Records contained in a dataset
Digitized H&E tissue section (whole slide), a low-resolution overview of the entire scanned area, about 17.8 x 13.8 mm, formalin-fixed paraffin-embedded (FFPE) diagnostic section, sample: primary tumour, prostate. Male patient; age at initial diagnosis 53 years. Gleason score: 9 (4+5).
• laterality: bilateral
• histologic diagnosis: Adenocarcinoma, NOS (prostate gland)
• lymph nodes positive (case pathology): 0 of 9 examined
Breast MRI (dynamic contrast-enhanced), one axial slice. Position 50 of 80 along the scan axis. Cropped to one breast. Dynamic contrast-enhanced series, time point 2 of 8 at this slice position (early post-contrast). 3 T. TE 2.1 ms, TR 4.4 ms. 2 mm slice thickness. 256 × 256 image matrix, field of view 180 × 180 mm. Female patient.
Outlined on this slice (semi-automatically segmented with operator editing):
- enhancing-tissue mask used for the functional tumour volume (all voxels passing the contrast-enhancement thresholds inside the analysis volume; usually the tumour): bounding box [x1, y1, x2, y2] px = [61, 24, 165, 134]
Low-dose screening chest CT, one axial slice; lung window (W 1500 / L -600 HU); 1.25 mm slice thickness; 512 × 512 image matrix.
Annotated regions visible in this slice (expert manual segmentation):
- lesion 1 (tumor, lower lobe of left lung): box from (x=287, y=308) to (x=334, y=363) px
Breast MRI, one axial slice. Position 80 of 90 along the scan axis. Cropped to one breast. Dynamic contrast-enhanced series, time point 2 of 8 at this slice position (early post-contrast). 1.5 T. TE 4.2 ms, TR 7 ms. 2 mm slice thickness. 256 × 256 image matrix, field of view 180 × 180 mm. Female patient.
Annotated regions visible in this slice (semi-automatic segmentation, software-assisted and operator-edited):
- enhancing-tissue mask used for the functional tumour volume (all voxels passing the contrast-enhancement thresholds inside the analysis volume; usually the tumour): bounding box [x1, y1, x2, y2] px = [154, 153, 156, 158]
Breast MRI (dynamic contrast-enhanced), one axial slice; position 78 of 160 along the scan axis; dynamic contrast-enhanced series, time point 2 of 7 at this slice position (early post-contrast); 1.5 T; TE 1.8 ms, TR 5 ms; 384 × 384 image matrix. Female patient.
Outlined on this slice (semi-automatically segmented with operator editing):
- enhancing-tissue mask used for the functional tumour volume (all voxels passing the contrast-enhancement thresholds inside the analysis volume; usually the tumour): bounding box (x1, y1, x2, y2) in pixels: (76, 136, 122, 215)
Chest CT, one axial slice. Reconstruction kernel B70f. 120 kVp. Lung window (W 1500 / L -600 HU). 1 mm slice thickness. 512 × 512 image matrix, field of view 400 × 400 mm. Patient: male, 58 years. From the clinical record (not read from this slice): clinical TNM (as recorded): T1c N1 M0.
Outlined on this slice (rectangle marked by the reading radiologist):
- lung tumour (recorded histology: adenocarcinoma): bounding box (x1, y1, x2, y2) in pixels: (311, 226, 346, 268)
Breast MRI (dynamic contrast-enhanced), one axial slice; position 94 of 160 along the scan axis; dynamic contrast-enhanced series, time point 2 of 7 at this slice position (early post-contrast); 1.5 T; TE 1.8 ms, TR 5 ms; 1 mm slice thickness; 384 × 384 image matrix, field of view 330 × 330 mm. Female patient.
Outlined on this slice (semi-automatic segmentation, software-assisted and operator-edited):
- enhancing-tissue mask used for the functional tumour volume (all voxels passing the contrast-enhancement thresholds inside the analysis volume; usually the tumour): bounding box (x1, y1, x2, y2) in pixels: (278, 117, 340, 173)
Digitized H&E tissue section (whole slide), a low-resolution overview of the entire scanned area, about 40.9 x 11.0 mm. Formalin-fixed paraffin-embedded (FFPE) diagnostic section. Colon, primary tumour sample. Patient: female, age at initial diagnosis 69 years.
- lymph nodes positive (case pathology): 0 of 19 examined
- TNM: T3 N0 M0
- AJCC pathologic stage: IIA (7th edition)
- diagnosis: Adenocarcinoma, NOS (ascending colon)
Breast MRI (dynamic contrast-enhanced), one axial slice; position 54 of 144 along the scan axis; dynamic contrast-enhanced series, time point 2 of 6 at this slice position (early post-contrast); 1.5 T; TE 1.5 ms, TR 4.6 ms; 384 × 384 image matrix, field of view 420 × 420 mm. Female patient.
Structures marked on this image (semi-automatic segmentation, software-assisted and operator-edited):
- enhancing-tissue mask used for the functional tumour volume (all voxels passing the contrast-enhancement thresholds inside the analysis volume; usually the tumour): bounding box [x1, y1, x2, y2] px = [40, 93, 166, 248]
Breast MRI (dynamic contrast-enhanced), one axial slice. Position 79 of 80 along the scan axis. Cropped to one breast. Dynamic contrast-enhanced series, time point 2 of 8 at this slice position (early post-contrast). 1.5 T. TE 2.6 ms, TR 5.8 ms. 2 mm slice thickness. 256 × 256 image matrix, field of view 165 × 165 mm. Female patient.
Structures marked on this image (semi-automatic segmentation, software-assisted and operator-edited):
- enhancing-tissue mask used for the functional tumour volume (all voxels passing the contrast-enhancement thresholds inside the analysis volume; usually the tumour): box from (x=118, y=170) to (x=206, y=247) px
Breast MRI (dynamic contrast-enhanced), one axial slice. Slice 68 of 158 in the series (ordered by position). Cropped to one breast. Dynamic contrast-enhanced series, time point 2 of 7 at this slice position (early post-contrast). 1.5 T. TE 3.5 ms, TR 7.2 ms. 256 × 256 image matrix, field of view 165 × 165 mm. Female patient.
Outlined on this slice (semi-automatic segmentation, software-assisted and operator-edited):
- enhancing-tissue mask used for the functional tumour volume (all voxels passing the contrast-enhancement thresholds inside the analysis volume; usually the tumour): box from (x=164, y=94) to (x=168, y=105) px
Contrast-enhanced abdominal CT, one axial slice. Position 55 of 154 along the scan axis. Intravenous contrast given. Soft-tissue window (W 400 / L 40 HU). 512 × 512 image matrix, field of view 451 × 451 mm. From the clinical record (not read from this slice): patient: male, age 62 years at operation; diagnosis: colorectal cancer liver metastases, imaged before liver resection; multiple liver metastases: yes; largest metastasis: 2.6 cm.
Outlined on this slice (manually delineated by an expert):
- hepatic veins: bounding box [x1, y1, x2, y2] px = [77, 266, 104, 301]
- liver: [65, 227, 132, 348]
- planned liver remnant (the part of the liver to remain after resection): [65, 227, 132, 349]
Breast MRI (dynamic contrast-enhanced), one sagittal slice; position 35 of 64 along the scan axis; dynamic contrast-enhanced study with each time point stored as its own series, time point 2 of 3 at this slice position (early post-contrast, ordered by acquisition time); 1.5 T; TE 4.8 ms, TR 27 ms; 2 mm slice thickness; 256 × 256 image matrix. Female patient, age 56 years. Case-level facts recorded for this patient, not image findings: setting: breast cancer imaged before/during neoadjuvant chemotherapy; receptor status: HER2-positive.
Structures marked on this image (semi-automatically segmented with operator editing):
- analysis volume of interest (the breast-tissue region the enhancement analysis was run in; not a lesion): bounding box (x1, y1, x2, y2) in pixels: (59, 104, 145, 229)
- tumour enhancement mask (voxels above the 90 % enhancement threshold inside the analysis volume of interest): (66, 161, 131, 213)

| Problem requirements |
After reading the lines above, reproduce them all exactly.

| Result of the exercise |
Digitized H&E tissue section (whole slide), a low-resolution overview of the entire scanned area, about 17.8 x 13.8 mm, formalin-fixed paraffin-embedded (FFPE) diagnostic section, sample: primary tumour, prostate. Male patient; age at initial diagnosis 53 years. Gleason score: 9 (4+5).
• laterality: bilateral
• histologic diagnosis: Adenocarcinoma, NOS (prostate gland)
• lymph nodes positive (case pathology): 0 of 9 examined
Breast MRI (dynamic contrast-enhanced), one axial slice. Position 50 of 80 along the scan axis. Cropped to one breast. Dynamic contrast-enhanced series, time point 2 of 8 at this slice position (early post-contrast). 3 T. TE 2.1 ms, TR 4.4 ms. 2 mm slice thickness. 256 × 256 image matrix, field of view 180 × 180 mm. Female patient.
Outlined on this slice (semi-automatically segmented with operator editing):
- enhancing-tissue mask used for the functional tumour volume (all voxels passing the contrast-enhancement thresholds inside the analysis volume; usually the tumour): bounding box [x1, y1, x2, y2] px = [61, 24, 165, 134]
Low-dose screening chest CT, one axial slice; lung window (W 1500 / L -600 HU); 1.25 mm slice thickness; 512 × 512 image matrix.
Annotated regions visible in this slice (expert manual segmentation):
- lesion 1 (tumor, lower lobe of left lung): box from (x=287, y=308) to (x=334, y=363) px
Breast MRI, one axial slice. Position 80 of 90 along the scan axis. Cropped to one breast. Dynamic contrast-enhanced series, time point 2 of 8 at this slice position (early post-contrast). 1.5 T. TE 4.2 ms, TR 7 ms. 2 mm slice thickness. 256 × 256 image matrix, field of view 180 × 180 mm. Female patient.
Annotated regions visible in this slice (semi-automatic segmentation, software-assisted and operator-edited):
- enhancing-tissue mask used for the functional tumour volume (all voxels passing the contrast-enhancement thresholds inside the analysis volume; usually the tumour): bounding box [x1, y1, x2, y2] px = [154, 153, 156, 158]
Breast MRI (dynamic contrast-enhanced), one axial slice; position 78 of 160 along the scan axis; dynamic contrast-enhanced series, time point 2 of 7 at this slice position (early post-contrast); 1.5 T; TE 1.8 ms, TR 5 ms; 384 × 384 image matrix. Female patient.
Outlined on this slice (semi-automatically segmented with operator editing):
- enhancing-tissue mask used for the functional tumour volume (all voxels passing the contrast-enhancement thresholds inside the analysis volume; usually the tumour): bounding box (x1, y1, x2, y2) in pixels: (76, 136, 122, 215)
Chest CT, one axial slice. Reconstruction kernel B70f. 120 kVp. Lung window (W 1500 / L -600 HU). 1 mm slice thickness. 512 × 512 image matrix, field of view 400 × 400 mm. Patient: male, 58 years. From the clinical record (not read from this slice): clinical TNM (as recorded): T1c N1 M0.
Outlined on this slice (rectangle marked by the reading radiologist):
- lung tumour (recorded histology: adenocarcinoma): bounding box (x1, y1, x2, y2) in pixels: (311, 226, 346, 268)
Breast MRI (dynamic contrast-enhanced), one axial slice; position 94 of 160 along the scan axis; dynamic contrast-enhanced series, time point 2 of 7 at this slice position (early post-contrast); 1.5 T; TE 1.8 ms, TR 5 ms; 1 mm slice thickness; 384 × 384 image matrix, field of view 330 × 330 mm. Female patient.
Outlined on this slice (semi-automatic segmentation, software-assisted and operator-edited):
- enhancing-tissue mask used for the functional tumour volume (all voxels passing the contrast-enhancement thresholds inside the analysis volume; usually the tumour): bounding box (x1, y1, x2, y2) in pixels: (278, 117, 340, 173)
Digitized H&E tissue section (whole slide), a low-resolution overview of the entire scanned area, about 40.9 x 11.0 mm. Formalin-fixed paraffin-embedded (FFPE) diagnostic section. Colon, primary tumour sample. Patient: female, age at initial diagnosis 69 years.
- lymph nodes positive (case pathology): 0 of 19 examined
- TNM: T3 N0 M0
- AJCC pathologic stage: IIA (7th edition)
- diagnosis: Adenocarcinoma, NOS (ascending colon)
Breast MRI (dynamic contrast-enhanced), one axial slice; position 54 of 144 along the scan axis; dynamic contrast-enhanced series, time point 2 of 6 at this slice position (early post-contrast); 1.5 T; TE 1.5 ms, TR 4.6 ms; 384 × 384 image matrix, field of view 420 × 420 mm. Female patient.
Structures marked on this image (semi-automatic segmentation, software-assisted and operator-edited):
- enhancing-tissue mask used for the functional tumour volume (all voxels passing the contrast-enhancement thresholds inside the analysis volume; usually the tumour): bounding box [x1, y1, x2, y2] px = [40, 93, 166, 248]
Breast MRI (dynamic contrast-enhanced), one axial slice. Position 79 of 80 along the scan axis. Cropped to one breast. Dynamic contrast-enhanced series, time point 2 of 8 at this slice position (early post-contrast). 1.5 T. TE 2.6 ms, TR 5.8 ms. 2 mm slice thickness. 256 × 256 image matrix, field of view 165 × 165 mm. Female patient.
Structures marked on this image (semi-automatic segmentation, software-assisted and operator-edited):
- enhancing-tissue mask used for the functional tumour volume (all voxels passing the contrast-enhancement thresholds inside the analysis volume; usually the tumour): box from (x=118, y=170) to (x=206, y=247) px
Breast MRI (dynamic contrast-enhanced), one axial slice. Slice 68 of 158 in the series (ordered by position). Cropped to one breast. Dynamic contrast-enhanced series, time point 2 of 7 at this slice position (early post-contrast). 1.5 T. TE 3.5 ms, TR 7.2 ms. 256 × 256 image matrix, field of view 165 × 165 mm. Female patient.
Outlined on this slice (semi-automatic segmentation, software-assisted and operator-edited):
- enhancing-tissue mask used for the functional tumour volume (all voxels passing the contrast-enhancement thresholds inside the analysis volume; usually the tumour): box from (x=164, y=94) to (x=168, y=105) px
Contrast-enhanced abdominal CT, one axial slice. Position 55 of 154 along the scan axis. Intravenous contrast given. Soft-tissue window (W 400 / L 40 HU). 512 × 512 image matrix, field of view 451 × 451 mm. From the clinical record (not read from this slice): patient: male, age 62 years at operation; diagnosis: colorectal cancer liver metastases, imaged before liver resection; multiple liver metastases: yes; largest metastasis: 2.6 cm.
Outlined on this slice (manually delineated by an expert):
- hepatic veins: bounding box [x1, y1, x2, y2] px = [77, 266, 104, 301]
- liver: [65, 227, 132, 348]
- planned liver remnant (the part of the liver to remain after resection): [65, 227, 132, 349]
Breast MRI (dynamic contrast-enhanced), one sagittal slice; position 35 of 64 along the scan axis; dynamic contrast-enhanced study with each time point stored as its own series, time point 2 of 3 at this slice position (early post-contrast, ordered by acquisition time); 1.5 T; TE 4.8 ms, TR 27 ms; 2 mm slice thickness; 256 × 256 image matrix. Female patient, age 56 years. Case-level facts recorded for this patient, not image findings: setting: breast cancer imaged before/during neoadjuvant chemotherapy; receptor status: HER2-positive.
Structures marked on this image (semi-automatically segmented with operator editing):
- analysis volume of interest (the breast-tissue region the enhancement analysis was run in; not a lesion): bounding box (x1, y1, x2, y2) in pixels: (59, 104, 145, 229)
- tumour enhancement mask (voxels above the 90 % enhancement threshold inside the analysis volume of interest): (66, 161, 131, 213)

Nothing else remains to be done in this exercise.